The data:

——

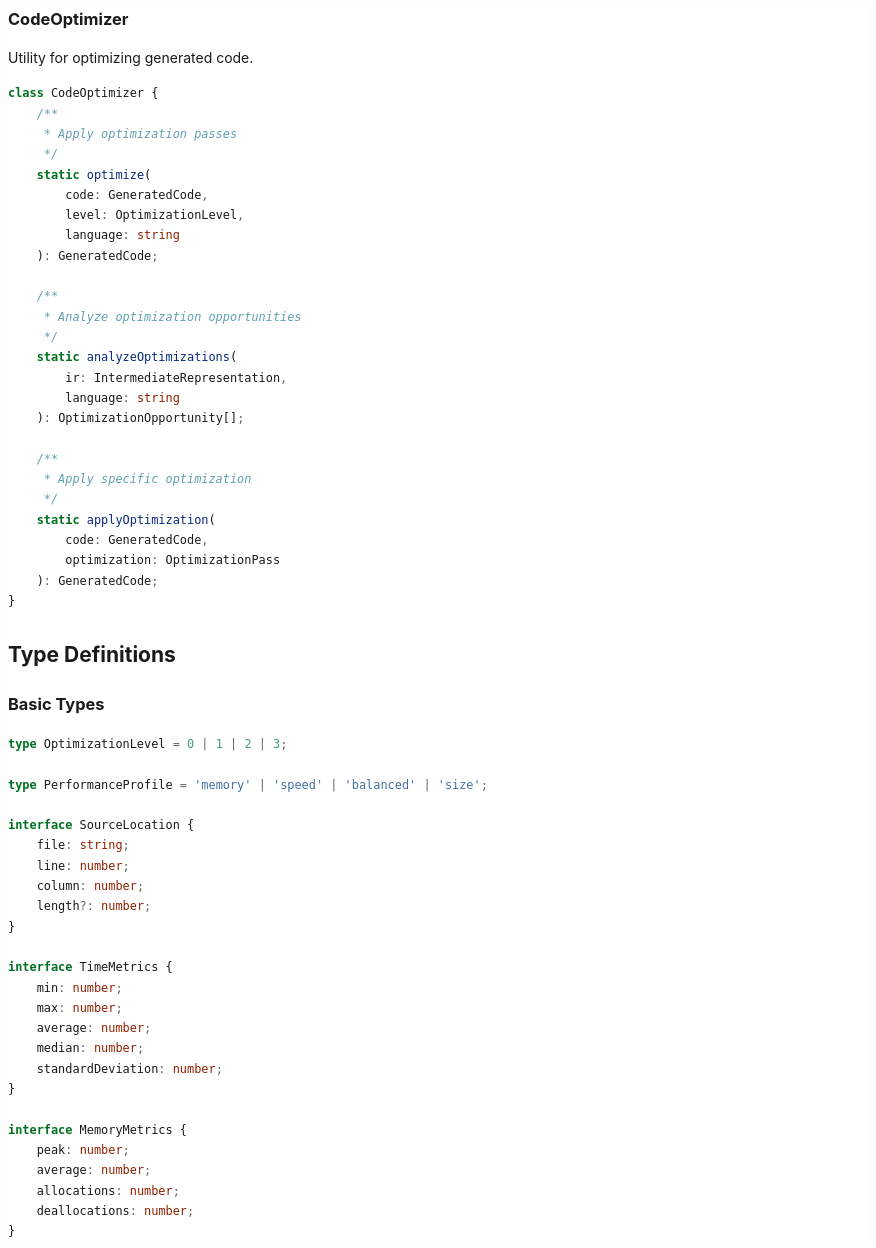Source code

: ### CodeOptimizer

Utility for optimizing generated code.

```typescript
class CodeOptimizer {
    /**
     * Apply optimization passes
     */
    static optimize(
        code: GeneratedCode,
        level: OptimizationLevel,
        language: string
    ): GeneratedCode;

    /**
     * Analyze optimization opportunities
     */
    static analyzeOptimizations(
        ir: IntermediateRepresentation,
        language: string
    ): OptimizationOpportunity[];

    /**
     * Apply specific optimization
     */
    static applyOptimization(
        code: GeneratedCode,
        optimization: OptimizationPass
    ): GeneratedCode;
}
```

## Type Definitions

### Basic Types

```typescript
type OptimizationLevel = 0 | 1 | 2 | 3;

type PerformanceProfile = 'memory' | 'speed' | 'balanced' | 'size';

interface SourceLocation {
    file: string;
    line: number;
    column: number;
    length?: number;
}

interface TimeMetrics {
    min: number;
    max: number;
    average: number;
    median: number;
    standardDeviation: number;
}

interface MemoryMetrics {
    peak: number;
    average: number;
    allocations: number;
    deallocations: number;
}
```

——

Goal of the exercise: All lines in the data that contain the word "CodeOptimizer" should be copied.

Solution to this problem:
: ### CodeOptimizer
class CodeOptimizer {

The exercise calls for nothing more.